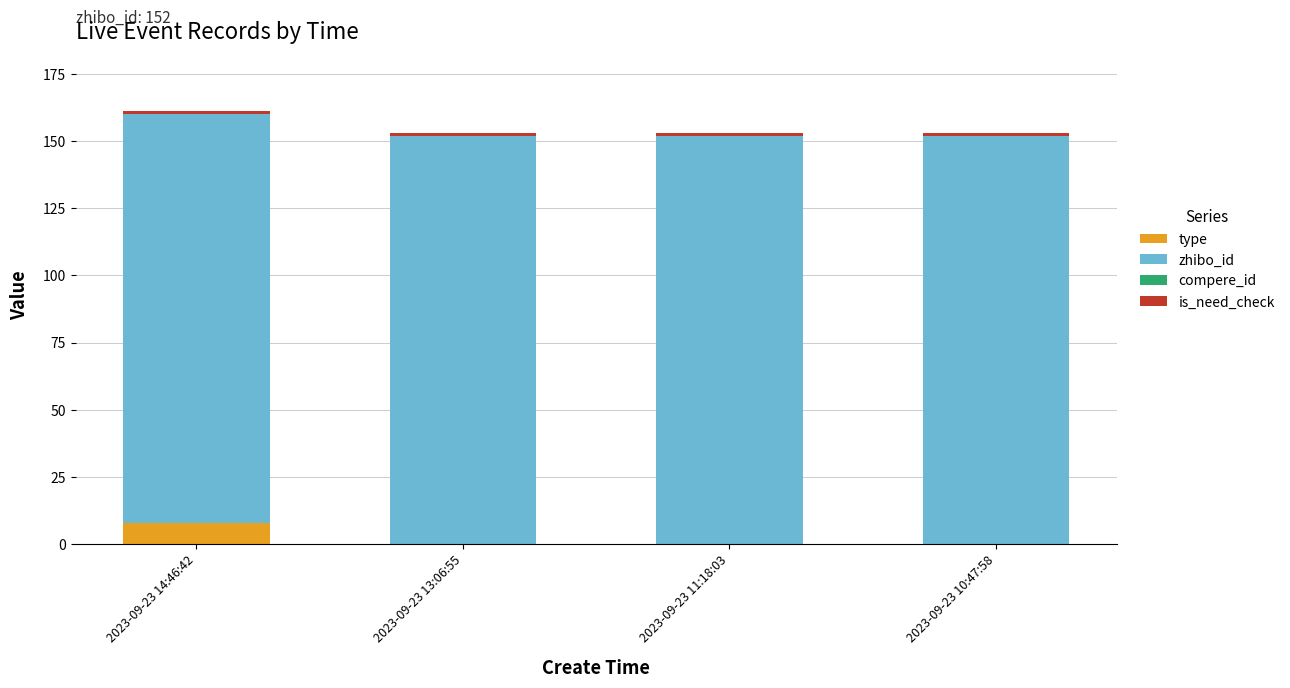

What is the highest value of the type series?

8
==
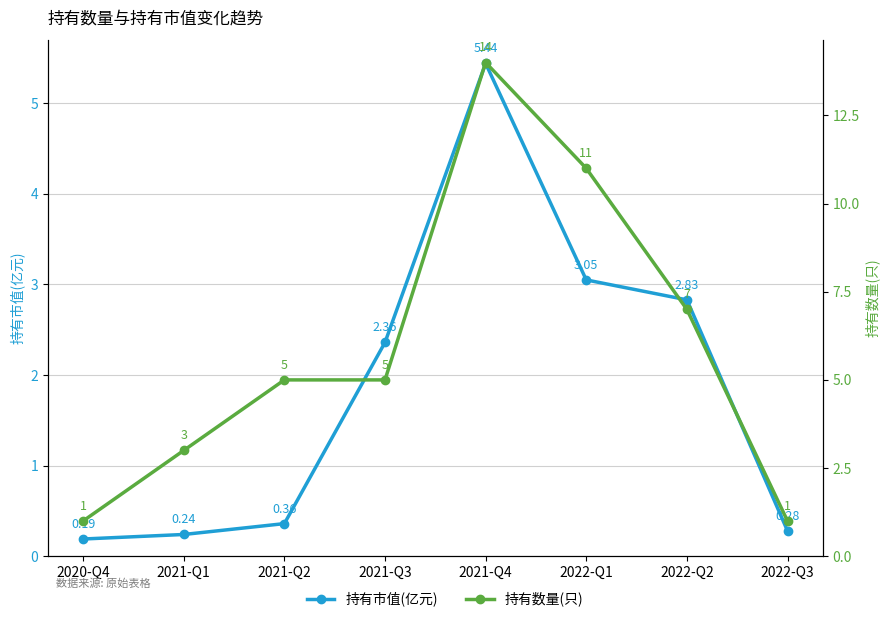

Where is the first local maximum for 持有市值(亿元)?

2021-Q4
---
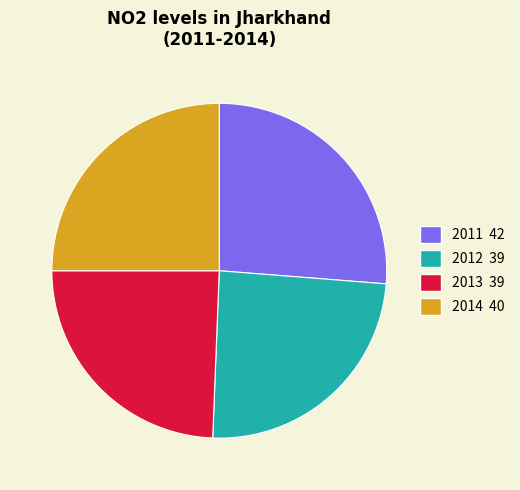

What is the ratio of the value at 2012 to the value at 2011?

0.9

Required work |
Pick out each line above that contains the string "What", matching case exactly, and copy those lines out.

Solution |
What is the highest value of the type series?
What is the ratio of the value at 2012 to the value at 2011?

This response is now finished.